• [PROBLEM DESCRIPTION] Copy every line of text in the entries below without changing a word, and leave the pictures out of your answer.

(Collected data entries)
# # #

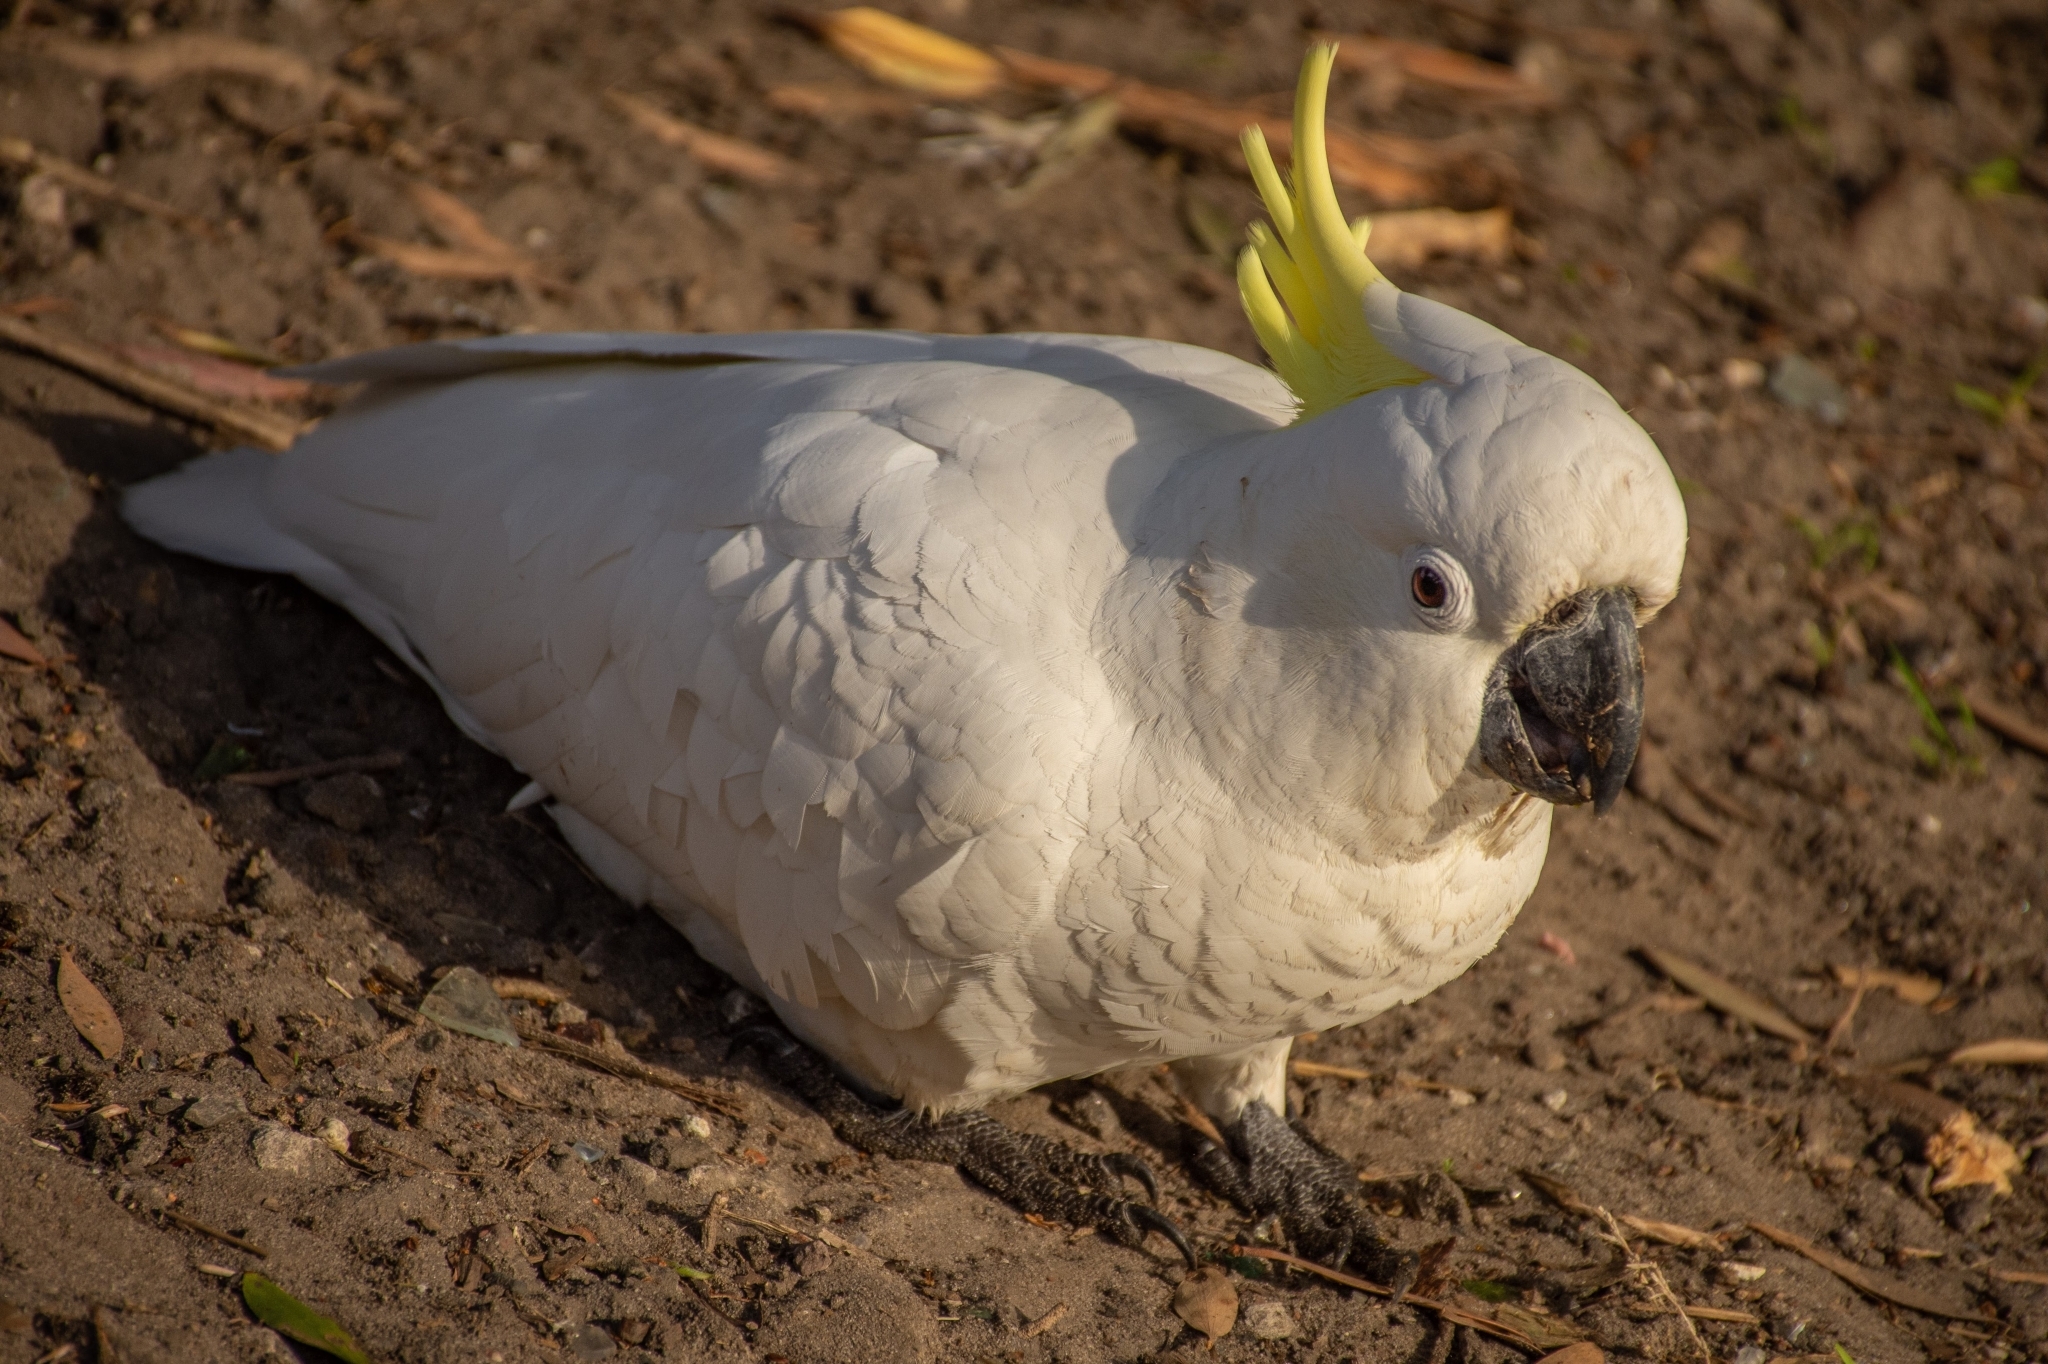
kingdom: Animalia
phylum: Chordata
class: Aves
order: Psittaciformes
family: Psittacidae
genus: Cacatua
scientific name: Cacatua galerita
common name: Sulphur-crested cockatoo
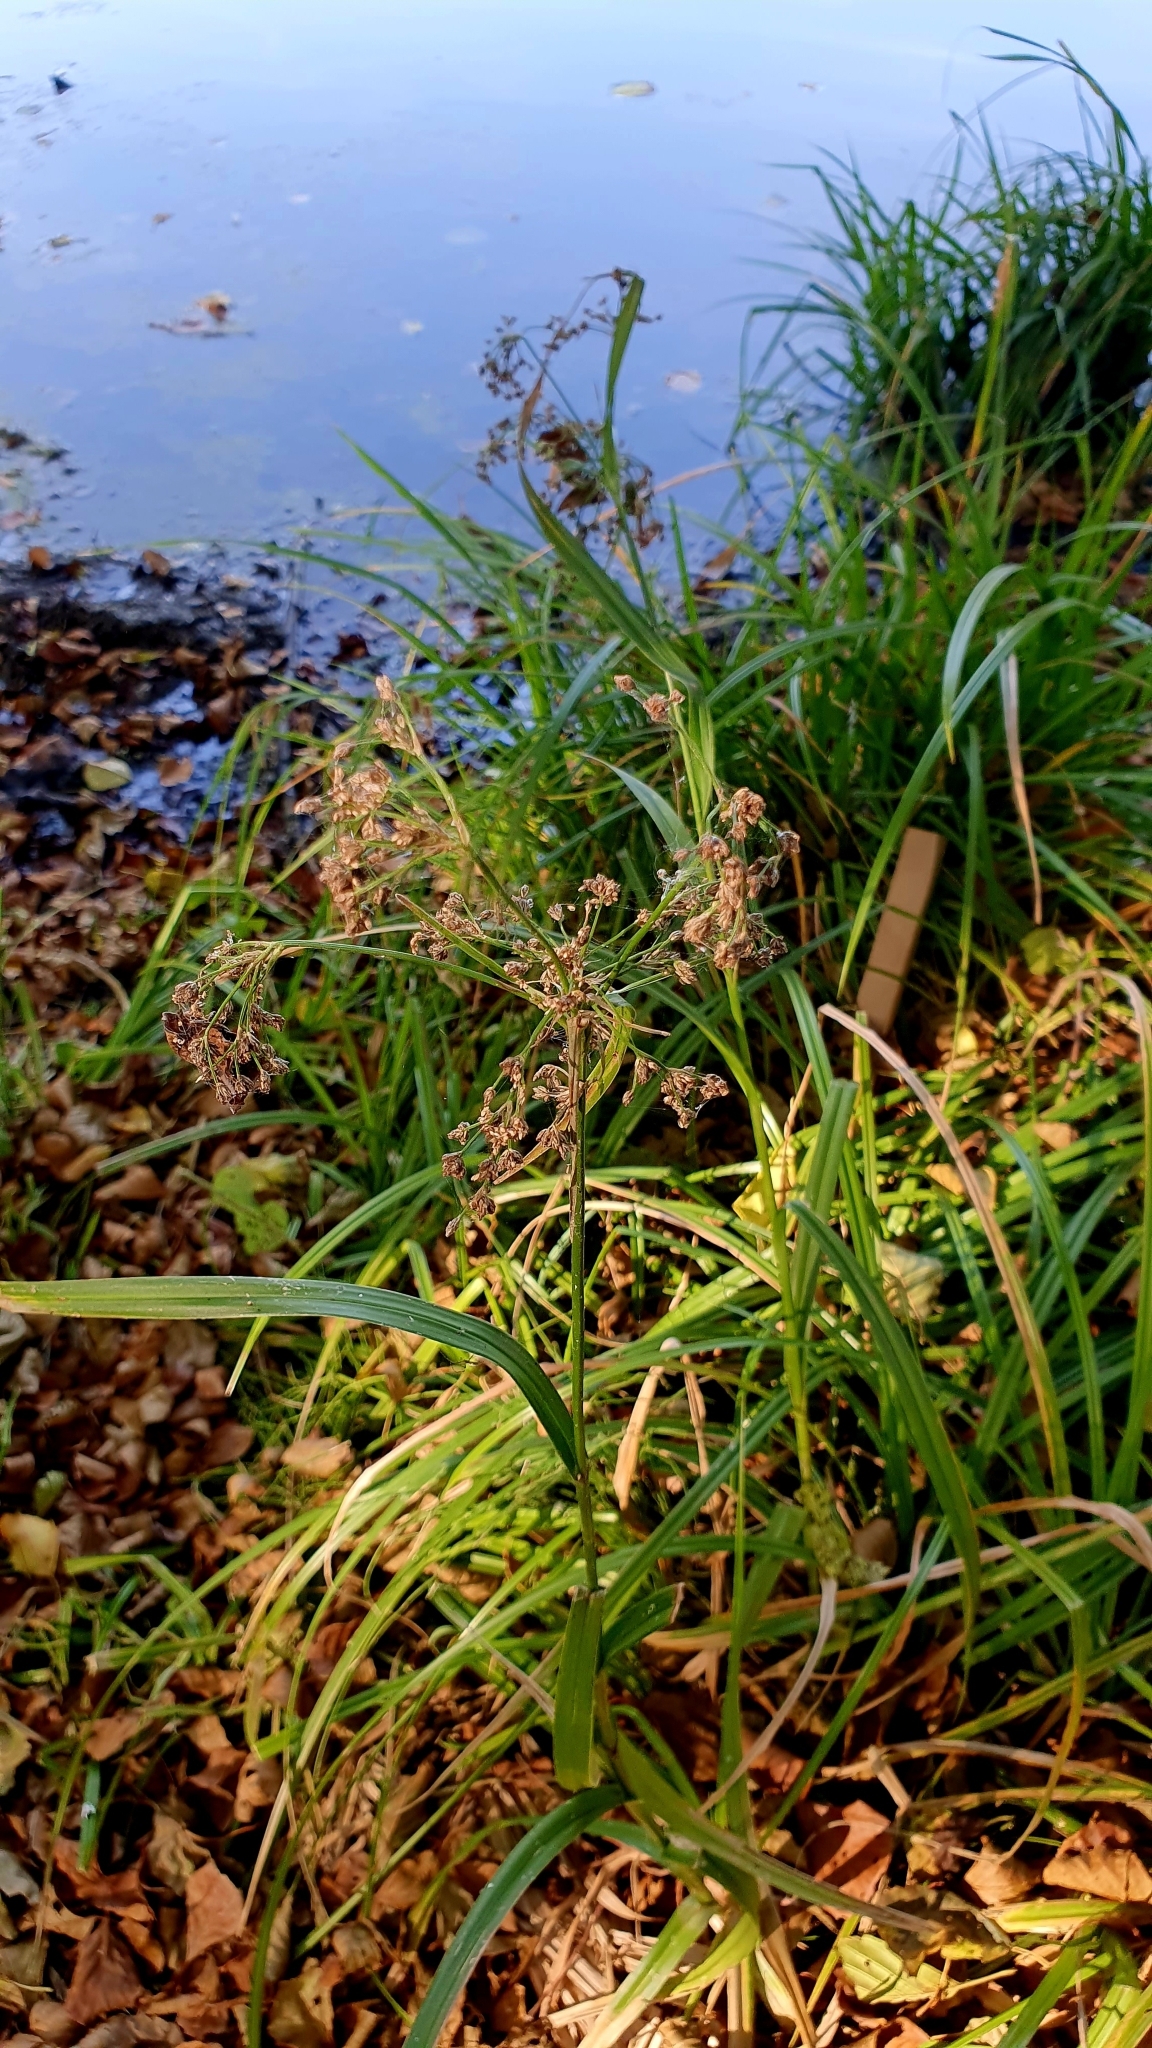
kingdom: Plantae
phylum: Tracheophyta
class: Liliopsida
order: Poales
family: Cyperaceae
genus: Scirpus
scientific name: Scirpus sylvaticus
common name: Wood club-rush
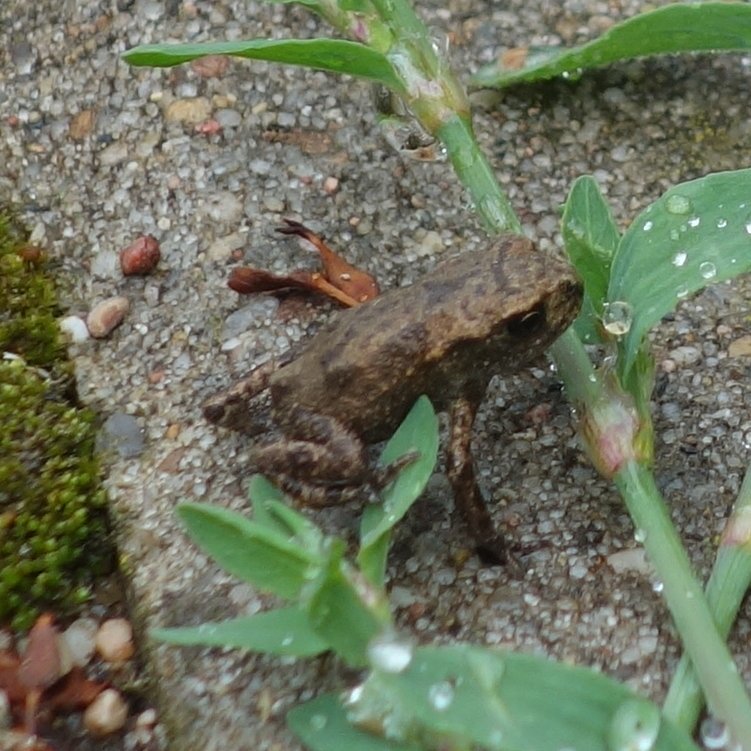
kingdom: Animalia
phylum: Chordata
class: Amphibia
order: Anura
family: Bufonidae
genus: Bufo
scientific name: Bufo bufo
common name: Common toad
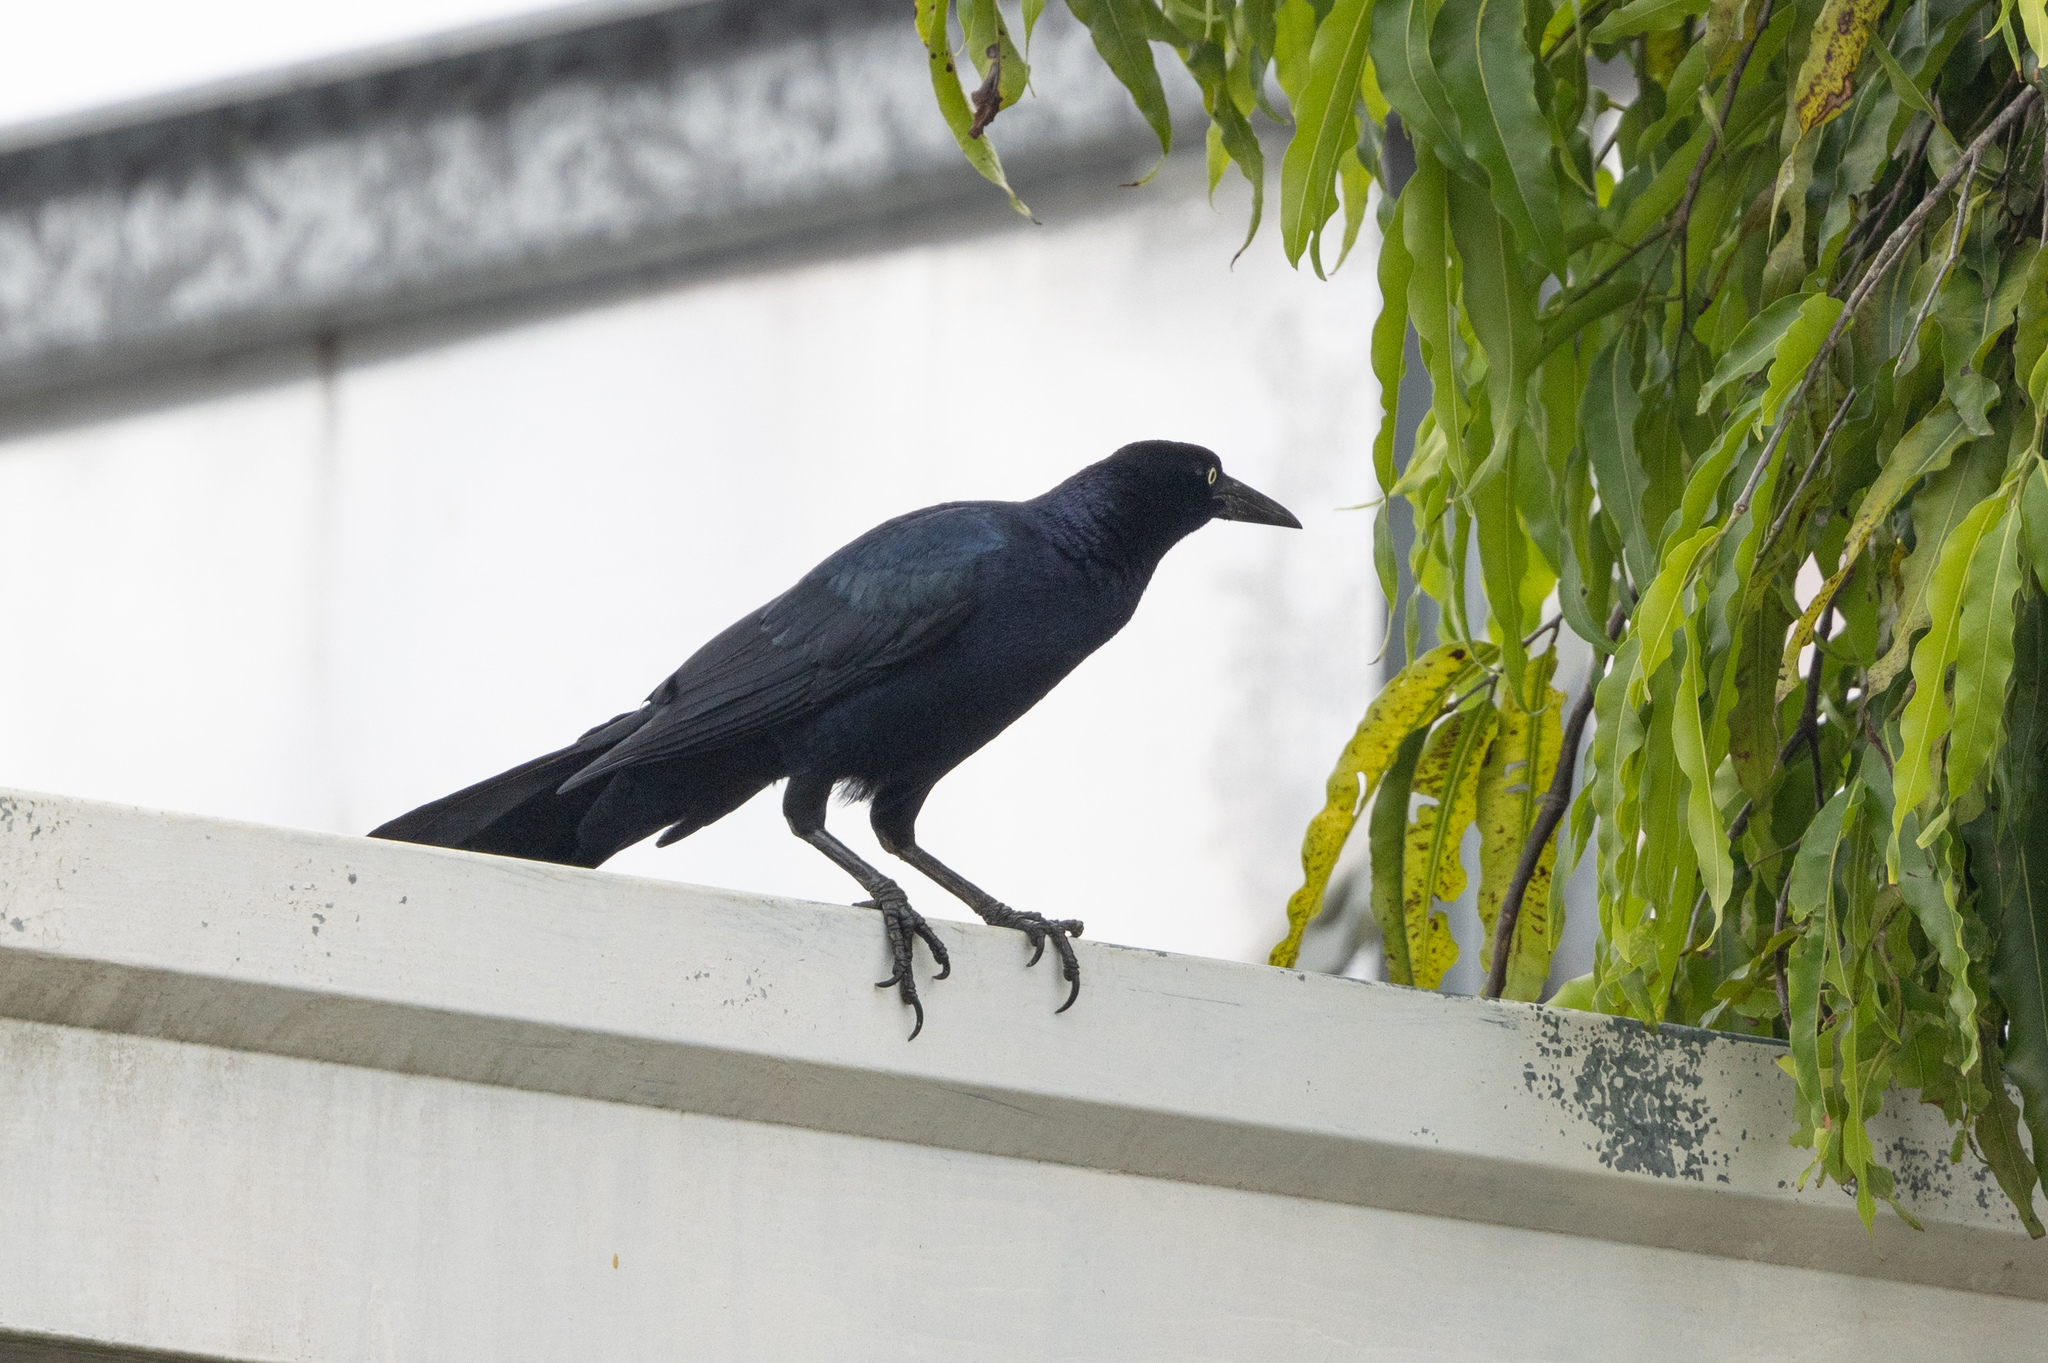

# # #

• [RESULT FOR THIS EXERCISE]
kingdom: Animalia
phylum: Chordata
class: Aves
order: Psittaciformes
family: Psittacidae
genus: Cacatua
scientific name: Cacatua galerita
common name: Sulphur-crested cockatoo
kingdom: Plantae
phylum: Tracheophyta
class: Liliopsida
order: Poales
family: Cyperaceae
genus: Scirpus
scientific name: Scirpus sylvaticus
common name: Wood club-rush
kingdom: Animalia
phylum: Chordata
class: Amphibia
order: Anura
family: Bufonidae
genus: Bufo
scientific name: Bufo bufo
common name: Common toad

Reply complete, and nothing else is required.